EXERCISE DIRECTIONS:
Your response should consist of the lines below, printed exactly.

ENTRIES SUPPLIED:

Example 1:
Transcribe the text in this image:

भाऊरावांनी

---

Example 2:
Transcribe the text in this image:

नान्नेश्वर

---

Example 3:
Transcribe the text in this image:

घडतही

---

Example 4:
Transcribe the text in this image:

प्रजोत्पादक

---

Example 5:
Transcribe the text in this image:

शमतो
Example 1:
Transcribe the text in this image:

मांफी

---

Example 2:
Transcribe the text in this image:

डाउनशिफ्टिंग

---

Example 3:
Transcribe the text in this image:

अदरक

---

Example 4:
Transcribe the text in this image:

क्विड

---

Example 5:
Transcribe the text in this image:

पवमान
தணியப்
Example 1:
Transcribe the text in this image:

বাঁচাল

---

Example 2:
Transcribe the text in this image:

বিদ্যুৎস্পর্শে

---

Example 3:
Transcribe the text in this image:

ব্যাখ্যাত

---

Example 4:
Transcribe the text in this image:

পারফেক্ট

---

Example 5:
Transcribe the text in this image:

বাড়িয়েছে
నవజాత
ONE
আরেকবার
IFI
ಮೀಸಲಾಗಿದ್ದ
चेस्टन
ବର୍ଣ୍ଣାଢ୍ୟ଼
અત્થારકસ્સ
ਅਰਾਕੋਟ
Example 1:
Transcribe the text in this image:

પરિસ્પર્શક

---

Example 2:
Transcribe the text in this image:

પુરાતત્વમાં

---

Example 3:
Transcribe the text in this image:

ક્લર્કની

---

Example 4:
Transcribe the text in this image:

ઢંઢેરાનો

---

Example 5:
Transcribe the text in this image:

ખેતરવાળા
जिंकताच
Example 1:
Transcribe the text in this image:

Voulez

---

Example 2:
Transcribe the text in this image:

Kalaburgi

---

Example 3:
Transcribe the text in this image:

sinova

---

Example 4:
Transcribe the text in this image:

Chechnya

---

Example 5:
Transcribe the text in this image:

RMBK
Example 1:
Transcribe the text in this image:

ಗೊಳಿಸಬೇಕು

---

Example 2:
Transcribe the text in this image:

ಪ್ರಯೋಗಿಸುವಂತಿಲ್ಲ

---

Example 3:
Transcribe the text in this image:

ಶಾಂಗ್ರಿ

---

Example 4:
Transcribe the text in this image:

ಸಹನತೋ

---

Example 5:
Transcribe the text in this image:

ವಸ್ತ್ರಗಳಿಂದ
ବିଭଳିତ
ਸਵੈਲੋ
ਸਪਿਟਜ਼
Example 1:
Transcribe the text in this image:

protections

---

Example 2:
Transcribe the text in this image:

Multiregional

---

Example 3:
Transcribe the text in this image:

REPLY:
Example 1:
Transcribe the text in this image:

भाऊरावांनी

---

Example 2:
Transcribe the text in this image:

नान्नेश्वर

---

Example 3:
Transcribe the text in this image:

घडतही

---

Example 4:
Transcribe the text in this image:

प्रजोत्पादक

---

Example 5:
Transcribe the text in this image:

शमतो
Example 1:
Transcribe the text in this image:

मांफी

---

Example 2:
Transcribe the text in this image:

डाउनशिफ्टिंग

---

Example 3:
Transcribe the text in this image:

अदरक

---

Example 4:
Transcribe the text in this image:

क्विड

---

Example 5:
Transcribe the text in this image:

पवमान
தணியப்
Example 1:
Transcribe the text in this image:

বাঁচাল

---

Example 2:
Transcribe the text in this image:

বিদ্যুৎস্পর্শে

---

Example 3:
Transcribe the text in this image:

ব্যাখ্যাত

---

Example 4:
Transcribe the text in this image:

পারফেক্ট

---

Example 5:
Transcribe the text in this image:

বাড়িয়েছে
నవజాత
ONE
আরেকবার
IFI
ಮೀಸಲಾಗಿದ್ದ
चेस्टन
ବର୍ଣ୍ଣାଢ୍ୟ଼
અત્થારકસ્સ
ਅਰਾਕੋਟ
Example 1:
Transcribe the text in this image:

પરિસ્પર્શક

---

Example 2:
Transcribe the text in this image:

પુરાતત્વમાં

---

Example 3:
Transcribe the text in this image:

ક્લર્કની

---

Example 4:
Transcribe the text in this image:

ઢંઢેરાનો

---

Example 5:
Transcribe the text in this image:

ખેતરવાળા
जिंकताच
Example 1:
Transcribe the text in this image:

Voulez

---

Example 2:
Transcribe the text in this image:

Kalaburgi

---

Example 3:
Transcribe the text in this image:

sinova

---

Example 4:
Transcribe the text in this image:

Chechnya

---

Example 5:
Transcribe the text in this image:

RMBK
Example 1:
Transcribe the text in this image:

ಗೊಳಿಸಬೇಕು

---

Example 2:
Transcribe the text in this image:

ಪ್ರಯೋಗಿಸುವಂತಿಲ್ಲ

---

Example 3:
Transcribe the text in this image:

ಶಾಂಗ್ರಿ

---

Example 4:
Transcribe the text in this image:

ಸಹನತೋ

---

Example 5:
Transcribe the text in this image:

ವಸ್ತ್ರಗಳಿಂದ
ବିଭଳିତ
ਸਵੈਲੋ
ਸਪਿਟਜ਼
Example 1:
Transcribe the text in this image:

protections

---

Example 2:
Transcribe the text in this image:

Multiregional

---

Example 3:
Transcribe the text in this image:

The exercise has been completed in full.